▶ [DATA]:
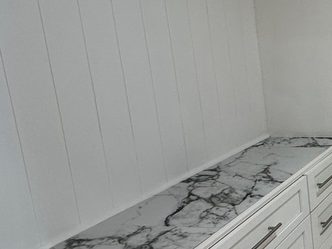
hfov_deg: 29.0
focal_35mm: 45
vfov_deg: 32.1
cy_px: 105
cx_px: 483
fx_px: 431
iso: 200
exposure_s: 1/120
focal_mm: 2.22
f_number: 2.2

▶ [YOUR OBJECTIVE]:
Send back every line of the listing exactly. Omit the images.

▶ [EXERCISE RESULT]:
hfov_deg: 29.0
focal_35mm: 45
vfov_deg: 32.1
cy_px: 105
cx_px: 483
fx_px: 431
iso: 200
exposure_s: 1/120
focal_mm: 2.22
f_number: 2.2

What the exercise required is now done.